By Vivian Roach | Staff Writer
In the era of the COVID-19 pandemic, an “infodemic” has also emerged. An abundance of public health information has been circulating around social media platforms — Twitter, Instagram, Facebook and YouTube to name a few. In the beginning of the quarantine last spring, lots of information surrounding mandates and information about the virus were published every day. This also meant lots of misinformation, or “fake news” about the virus had gone unedited or fact checked before submission.
In March, Facebook Newsroom tweeted a “Joint Industry Statement from Facebook, Google, LinkedIn, Microsoft, reddit, Twitter and YouTube,” that said they are “jointly combating fraud and misinformation about the virus, elevating authoritative content on our platforms.” They invited other companies to join them as well in this initiative. Social media platforms tagged censored content with similar notifications as, “this post goes against our community standards.” However, some users said they were getting this notification on posts that had no reason to be censored. The “infodemic” has made some platforms use automation to censor content quicker. Now, there are more posts being mistakenly censored with automation, which confuses the public on how to discern between real and fake.

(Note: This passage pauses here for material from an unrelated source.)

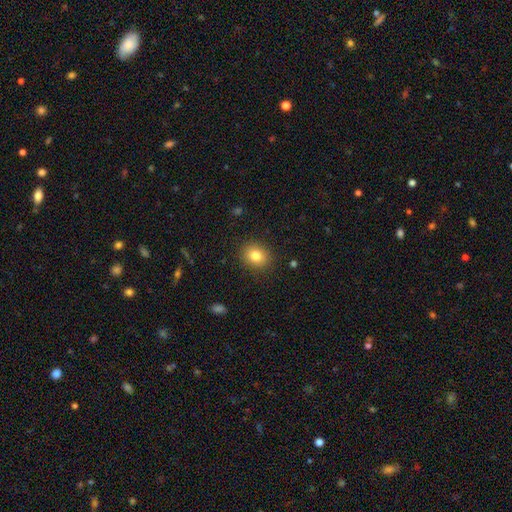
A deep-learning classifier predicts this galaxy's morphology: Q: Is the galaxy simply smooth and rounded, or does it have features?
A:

The First Amendment protects our right to free speech, even false speech. Private actors, such as social media platforms, are exempt from upholding our rights under the Fourteenth Amendment’s state action doctrine. This means social media platforms are not regulated by the First Amendment. The use of social media platforms today resembles much of what constitutes free speech and expression — they should be regulated by our freedoms because the implications of restricting speech on the internet are threatening.
The position in which we interact with social media today urgently calls for reconsidering and modifying speech laws. Though the need for a change predated the coronavirus pandemic, only recently did it become a more urgent issue of democracy. Speech on the internet, posting pictures or updating a public profile should be protected because posting pictures, comments or updating public profiles is just as close to protected expressive activities, such as burning an American flag or wearing something expressive.
The ability to interact with posts and participate in conversation within groups is very similar to protected public speech or pamphleteering. Current speech laws threaten our freedom to the marketplace of ideas and the individual self fulfillment when you share your ideas and thoughts. Censorship has a “chilling effect” on the media. It discourages news reporting because of the threat of legal sanction. Especially in the pandemic, disseminating information is critical to public health and safety.
When there is a free flow of information on the internet, professional journalists, public health and government officials are held accountable to disseminate clear and supported information by credible sources. Additionally, users have to also be responsible media consumers. They have to educate themselves to able to discern between fact and fiction.